The picnics, parties, and presents that broke up the work week were larger versions of affairs that had sprinkled every stage of Apple’s development. After the company shipped its first $100,000 worth of computers, the entire fifteen-person work force had gathered for a pool party at Markkula’s house. When the manufacturing department had been spruced up, the rest of Apple was invited to an open house at which children, spouses, and “spouse equivalents” were made welcome. Succeeding milestones had almost always been celebrated with a party, a cake, or a bottle of champagne.
As the months lengthened into years, the parties got grander—extending to marquees and bunting and jazz bands. There were outings to specially arranged sneak screenings of movies like Star Wars and The Empire Strikes Back. A Halloween party that had been held during the first few months (where Jobs arrived as Jesus Christ) developed into an annual ritual and more or less turned in
to an unofficial company holiday. The scale of the celebration grew so large that a couple of blocks in Cupertino had to be cordoned off while employees paraded about in fancy dress.

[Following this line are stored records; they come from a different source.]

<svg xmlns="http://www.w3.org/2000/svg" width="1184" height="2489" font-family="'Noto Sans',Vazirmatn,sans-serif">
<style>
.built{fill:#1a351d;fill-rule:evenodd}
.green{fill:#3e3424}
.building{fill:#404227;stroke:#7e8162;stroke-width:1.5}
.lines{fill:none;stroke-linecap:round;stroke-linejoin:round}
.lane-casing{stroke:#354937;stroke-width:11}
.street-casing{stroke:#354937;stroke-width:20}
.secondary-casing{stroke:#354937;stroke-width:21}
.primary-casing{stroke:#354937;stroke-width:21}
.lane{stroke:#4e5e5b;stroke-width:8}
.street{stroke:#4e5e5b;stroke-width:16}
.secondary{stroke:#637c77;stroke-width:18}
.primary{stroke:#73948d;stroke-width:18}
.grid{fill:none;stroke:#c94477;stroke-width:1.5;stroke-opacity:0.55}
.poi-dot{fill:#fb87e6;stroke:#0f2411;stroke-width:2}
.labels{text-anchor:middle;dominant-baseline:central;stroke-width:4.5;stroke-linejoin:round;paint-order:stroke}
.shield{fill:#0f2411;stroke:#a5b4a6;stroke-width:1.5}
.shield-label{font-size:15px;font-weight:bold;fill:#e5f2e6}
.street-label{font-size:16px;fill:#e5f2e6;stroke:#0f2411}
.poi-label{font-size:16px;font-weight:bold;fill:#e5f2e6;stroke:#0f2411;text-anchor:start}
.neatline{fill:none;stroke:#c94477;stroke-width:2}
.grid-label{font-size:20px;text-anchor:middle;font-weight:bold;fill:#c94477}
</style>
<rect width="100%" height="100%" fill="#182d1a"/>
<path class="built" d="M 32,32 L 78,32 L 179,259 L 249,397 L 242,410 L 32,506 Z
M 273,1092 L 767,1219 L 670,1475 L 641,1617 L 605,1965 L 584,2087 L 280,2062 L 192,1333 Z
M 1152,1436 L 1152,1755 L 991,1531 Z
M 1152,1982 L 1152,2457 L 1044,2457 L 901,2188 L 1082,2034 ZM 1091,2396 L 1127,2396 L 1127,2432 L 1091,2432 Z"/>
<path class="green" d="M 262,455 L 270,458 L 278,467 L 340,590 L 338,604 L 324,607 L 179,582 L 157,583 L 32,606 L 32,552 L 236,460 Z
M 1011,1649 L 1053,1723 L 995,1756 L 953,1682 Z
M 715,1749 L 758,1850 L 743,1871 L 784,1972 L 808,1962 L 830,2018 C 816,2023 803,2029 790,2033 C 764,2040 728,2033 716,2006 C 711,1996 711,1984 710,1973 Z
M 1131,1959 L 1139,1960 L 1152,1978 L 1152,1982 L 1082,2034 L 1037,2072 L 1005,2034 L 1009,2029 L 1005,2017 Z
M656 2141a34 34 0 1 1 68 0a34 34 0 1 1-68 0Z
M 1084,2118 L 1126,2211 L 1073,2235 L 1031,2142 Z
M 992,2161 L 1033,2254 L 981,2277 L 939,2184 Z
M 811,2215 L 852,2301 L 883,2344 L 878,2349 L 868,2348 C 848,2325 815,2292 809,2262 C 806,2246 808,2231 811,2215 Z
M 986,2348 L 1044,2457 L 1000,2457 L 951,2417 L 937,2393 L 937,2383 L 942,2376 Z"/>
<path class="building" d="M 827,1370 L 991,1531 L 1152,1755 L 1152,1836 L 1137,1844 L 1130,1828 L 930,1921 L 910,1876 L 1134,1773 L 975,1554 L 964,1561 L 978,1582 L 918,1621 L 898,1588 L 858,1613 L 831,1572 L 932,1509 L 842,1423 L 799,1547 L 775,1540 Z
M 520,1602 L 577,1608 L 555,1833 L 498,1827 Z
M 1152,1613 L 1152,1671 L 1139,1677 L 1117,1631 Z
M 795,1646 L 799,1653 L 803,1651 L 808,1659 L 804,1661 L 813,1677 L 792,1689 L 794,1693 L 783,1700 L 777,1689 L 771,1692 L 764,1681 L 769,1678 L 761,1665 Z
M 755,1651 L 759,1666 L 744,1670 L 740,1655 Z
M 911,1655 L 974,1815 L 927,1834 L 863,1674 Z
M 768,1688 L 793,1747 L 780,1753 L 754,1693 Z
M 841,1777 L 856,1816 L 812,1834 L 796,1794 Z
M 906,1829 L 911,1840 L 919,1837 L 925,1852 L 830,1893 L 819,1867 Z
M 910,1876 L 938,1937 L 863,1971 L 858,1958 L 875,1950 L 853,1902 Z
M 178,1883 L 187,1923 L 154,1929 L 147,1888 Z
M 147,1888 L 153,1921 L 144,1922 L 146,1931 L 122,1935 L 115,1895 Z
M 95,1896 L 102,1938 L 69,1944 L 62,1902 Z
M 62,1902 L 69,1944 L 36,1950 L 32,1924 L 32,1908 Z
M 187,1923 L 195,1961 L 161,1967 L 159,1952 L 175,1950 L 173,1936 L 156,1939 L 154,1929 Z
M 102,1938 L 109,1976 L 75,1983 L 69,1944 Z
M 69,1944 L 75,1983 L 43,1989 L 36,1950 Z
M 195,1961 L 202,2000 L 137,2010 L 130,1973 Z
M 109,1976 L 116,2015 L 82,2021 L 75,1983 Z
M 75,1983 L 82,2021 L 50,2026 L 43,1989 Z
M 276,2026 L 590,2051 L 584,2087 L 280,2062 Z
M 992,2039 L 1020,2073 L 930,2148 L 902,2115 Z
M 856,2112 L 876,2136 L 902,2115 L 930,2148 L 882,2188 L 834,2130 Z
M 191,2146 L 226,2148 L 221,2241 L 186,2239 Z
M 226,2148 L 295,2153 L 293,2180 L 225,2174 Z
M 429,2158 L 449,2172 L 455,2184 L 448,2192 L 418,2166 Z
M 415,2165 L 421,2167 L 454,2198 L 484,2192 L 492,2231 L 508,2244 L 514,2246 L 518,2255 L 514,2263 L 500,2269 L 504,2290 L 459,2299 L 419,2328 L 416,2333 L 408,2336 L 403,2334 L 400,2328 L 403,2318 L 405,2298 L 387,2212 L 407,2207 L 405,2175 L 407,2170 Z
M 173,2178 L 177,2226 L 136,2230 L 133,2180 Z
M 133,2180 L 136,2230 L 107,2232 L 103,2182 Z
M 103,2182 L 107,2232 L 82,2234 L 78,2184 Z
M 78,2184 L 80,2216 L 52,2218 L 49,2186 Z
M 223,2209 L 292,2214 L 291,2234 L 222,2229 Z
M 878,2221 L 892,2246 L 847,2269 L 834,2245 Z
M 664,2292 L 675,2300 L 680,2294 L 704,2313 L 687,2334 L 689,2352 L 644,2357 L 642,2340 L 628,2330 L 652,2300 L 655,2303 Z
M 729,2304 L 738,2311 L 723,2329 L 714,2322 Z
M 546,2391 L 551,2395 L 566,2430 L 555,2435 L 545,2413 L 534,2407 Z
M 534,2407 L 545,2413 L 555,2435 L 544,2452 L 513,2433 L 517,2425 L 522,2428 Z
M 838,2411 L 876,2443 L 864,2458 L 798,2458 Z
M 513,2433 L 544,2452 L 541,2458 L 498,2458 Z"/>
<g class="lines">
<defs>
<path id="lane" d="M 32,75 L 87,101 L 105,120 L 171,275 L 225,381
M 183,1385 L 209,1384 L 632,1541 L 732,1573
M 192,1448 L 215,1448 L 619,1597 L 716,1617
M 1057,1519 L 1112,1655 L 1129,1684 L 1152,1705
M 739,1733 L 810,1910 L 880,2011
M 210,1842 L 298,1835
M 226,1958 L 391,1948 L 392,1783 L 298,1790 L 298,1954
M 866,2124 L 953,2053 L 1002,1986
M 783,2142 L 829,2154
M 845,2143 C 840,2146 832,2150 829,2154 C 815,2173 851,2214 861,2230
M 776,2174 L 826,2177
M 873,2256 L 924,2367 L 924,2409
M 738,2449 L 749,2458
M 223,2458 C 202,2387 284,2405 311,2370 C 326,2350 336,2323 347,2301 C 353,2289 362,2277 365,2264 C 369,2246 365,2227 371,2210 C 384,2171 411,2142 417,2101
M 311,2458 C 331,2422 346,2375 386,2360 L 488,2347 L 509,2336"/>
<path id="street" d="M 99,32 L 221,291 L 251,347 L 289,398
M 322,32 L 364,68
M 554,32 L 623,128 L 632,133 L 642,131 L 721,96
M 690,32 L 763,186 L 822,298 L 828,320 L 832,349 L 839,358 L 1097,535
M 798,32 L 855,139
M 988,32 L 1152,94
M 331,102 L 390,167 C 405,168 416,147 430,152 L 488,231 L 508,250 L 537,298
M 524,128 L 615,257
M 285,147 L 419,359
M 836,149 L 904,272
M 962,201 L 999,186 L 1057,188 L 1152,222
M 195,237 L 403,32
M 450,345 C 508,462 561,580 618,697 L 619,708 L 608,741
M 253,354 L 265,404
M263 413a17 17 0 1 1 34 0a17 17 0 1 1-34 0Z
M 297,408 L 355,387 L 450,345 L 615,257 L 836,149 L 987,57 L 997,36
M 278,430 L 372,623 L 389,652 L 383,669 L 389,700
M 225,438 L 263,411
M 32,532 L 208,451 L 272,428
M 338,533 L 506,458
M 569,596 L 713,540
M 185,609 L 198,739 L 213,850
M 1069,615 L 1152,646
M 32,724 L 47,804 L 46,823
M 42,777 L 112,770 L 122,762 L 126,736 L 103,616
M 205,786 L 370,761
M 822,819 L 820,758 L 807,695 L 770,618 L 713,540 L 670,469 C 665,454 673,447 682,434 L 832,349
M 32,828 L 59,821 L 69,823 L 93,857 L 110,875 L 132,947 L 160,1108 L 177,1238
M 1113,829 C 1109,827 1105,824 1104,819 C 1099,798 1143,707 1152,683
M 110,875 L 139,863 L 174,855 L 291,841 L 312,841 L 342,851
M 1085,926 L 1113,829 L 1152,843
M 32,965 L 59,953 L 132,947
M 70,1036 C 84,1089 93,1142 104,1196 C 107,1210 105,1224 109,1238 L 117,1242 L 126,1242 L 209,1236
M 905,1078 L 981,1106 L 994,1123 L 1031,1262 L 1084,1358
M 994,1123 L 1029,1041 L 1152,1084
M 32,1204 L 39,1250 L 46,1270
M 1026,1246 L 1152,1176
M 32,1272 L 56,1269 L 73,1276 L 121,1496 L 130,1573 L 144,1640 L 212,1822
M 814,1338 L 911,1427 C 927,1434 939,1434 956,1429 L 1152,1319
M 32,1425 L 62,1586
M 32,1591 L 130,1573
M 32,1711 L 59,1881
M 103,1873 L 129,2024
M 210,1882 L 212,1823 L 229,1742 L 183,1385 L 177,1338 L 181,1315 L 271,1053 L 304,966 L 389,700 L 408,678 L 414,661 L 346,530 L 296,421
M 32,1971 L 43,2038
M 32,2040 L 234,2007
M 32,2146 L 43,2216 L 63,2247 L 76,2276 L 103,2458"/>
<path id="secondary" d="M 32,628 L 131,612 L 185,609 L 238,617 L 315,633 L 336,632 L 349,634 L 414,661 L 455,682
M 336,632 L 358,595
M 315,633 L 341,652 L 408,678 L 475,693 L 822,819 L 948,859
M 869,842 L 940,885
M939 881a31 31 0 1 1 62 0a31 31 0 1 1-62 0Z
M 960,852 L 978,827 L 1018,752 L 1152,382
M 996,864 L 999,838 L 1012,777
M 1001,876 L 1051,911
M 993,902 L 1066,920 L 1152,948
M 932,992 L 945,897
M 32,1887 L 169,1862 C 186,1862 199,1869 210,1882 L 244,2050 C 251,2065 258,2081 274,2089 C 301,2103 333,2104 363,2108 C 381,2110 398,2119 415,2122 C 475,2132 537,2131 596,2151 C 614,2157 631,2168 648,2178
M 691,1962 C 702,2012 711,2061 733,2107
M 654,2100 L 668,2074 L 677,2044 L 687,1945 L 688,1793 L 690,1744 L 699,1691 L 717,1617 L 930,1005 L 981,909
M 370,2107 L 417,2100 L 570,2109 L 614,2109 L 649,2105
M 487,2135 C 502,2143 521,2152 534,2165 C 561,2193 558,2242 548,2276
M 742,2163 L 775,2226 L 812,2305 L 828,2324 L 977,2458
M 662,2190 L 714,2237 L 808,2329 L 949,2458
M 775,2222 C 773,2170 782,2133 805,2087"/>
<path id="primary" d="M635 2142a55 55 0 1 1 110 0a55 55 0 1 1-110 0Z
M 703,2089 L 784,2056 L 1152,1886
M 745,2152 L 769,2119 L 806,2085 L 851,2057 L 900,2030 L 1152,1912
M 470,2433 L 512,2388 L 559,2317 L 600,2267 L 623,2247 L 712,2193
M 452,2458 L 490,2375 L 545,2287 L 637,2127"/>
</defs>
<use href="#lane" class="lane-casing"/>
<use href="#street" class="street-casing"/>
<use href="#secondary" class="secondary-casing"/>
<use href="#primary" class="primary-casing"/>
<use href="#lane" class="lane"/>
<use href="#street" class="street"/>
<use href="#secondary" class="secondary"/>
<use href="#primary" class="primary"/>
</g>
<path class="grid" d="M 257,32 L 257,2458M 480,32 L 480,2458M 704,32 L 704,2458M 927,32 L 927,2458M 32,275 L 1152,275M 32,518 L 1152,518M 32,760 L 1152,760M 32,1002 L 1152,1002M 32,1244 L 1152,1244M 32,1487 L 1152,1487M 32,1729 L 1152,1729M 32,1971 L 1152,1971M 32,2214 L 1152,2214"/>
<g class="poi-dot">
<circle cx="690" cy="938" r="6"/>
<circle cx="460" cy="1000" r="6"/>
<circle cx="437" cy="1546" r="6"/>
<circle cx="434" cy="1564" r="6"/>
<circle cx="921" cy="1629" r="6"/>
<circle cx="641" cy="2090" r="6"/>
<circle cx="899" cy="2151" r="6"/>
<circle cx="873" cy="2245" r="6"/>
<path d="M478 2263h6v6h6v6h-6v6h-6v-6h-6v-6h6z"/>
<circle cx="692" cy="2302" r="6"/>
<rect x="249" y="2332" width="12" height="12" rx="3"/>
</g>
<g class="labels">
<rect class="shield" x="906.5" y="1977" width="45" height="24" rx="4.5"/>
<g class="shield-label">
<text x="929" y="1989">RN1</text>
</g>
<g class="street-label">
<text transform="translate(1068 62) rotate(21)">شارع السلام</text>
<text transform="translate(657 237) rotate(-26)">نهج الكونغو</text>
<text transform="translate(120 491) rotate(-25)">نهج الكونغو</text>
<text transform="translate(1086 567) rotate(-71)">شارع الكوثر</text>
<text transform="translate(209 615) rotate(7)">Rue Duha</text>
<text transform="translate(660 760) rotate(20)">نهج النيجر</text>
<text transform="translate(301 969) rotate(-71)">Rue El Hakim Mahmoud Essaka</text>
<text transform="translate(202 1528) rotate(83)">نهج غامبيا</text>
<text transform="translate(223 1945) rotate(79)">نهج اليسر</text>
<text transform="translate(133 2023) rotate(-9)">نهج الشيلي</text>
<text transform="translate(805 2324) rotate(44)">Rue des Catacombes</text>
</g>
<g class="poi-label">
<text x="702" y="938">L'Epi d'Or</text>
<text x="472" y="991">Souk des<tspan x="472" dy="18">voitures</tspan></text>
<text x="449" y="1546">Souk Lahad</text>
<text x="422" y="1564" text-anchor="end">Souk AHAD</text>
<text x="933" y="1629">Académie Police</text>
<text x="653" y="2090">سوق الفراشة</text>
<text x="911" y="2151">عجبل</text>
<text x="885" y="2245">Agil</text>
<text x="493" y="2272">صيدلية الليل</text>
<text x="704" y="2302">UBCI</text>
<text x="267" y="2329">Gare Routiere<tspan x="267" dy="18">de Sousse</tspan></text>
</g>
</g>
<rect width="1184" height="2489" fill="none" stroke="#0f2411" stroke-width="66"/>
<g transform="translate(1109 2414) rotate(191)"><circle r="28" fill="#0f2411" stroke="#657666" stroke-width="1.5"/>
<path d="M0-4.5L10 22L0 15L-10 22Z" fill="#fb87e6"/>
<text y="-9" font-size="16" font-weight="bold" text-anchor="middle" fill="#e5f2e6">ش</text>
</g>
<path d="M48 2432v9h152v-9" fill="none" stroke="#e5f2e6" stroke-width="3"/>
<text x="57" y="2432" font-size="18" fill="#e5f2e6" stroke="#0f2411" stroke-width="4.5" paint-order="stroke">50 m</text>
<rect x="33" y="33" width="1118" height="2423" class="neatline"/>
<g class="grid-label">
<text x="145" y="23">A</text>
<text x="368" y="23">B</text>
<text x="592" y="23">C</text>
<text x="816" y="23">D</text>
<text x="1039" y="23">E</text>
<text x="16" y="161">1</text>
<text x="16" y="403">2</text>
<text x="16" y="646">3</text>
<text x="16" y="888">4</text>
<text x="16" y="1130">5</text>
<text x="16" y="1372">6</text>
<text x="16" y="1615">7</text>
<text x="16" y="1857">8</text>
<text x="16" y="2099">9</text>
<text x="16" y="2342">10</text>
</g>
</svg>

Entertainment and the provision of creature comforts were taken seriously. Employees could join bowling leagues and aerobic dance classes. They could take out memberships at local health clubs. There were corporate scuba-diving classes and ski weekends in the California Sierras. Offices were provided with what many large companies would have considered expensive furniture and consultants were hired to give advice on topics like “Building Traffic Patterns” and the optimum amount of desk space for programmers. Employees were always given some form of Christmas present. One year most had received a hundred-dollar bill wrapped around a pen, and later, after an important sales goal was achieved, everybody was given an extra week’s paid vacation.
Apple also started a program that gave employees, once they had demonstrated a minimal efficiency, their own Apple computers. There were computer classes for family members, and a company store offered large discounts on purchases of Apple equipment to relatives and close friends of employees. More important the programmers, engineers, and technical writers could work as efficiently at home as in their offices.
Despite these efforts Apple’s identity must have seemed clearer to customers than to employees. By 1980 the company was too large and too scattered for any one manager to cover in a daily stroll to take the air and test the waters. So for most employees the corporate hand was invisible. To combat the uncertainty and provide a corporate manifesto and a coherent ideology, Apple established a committee which, with steadfast earnestness, set about trying to make some sense out of diffuse motives. It tried to reduce the abstract to the concrete and to codify all the conflicting impulses and intentions, the clashes between individual enterprise and teamwork, between autocracy and democracy, that make up a company. It was little wonder that the result, though full of good intentions, sounded banal, self-conscious, and hackneyed.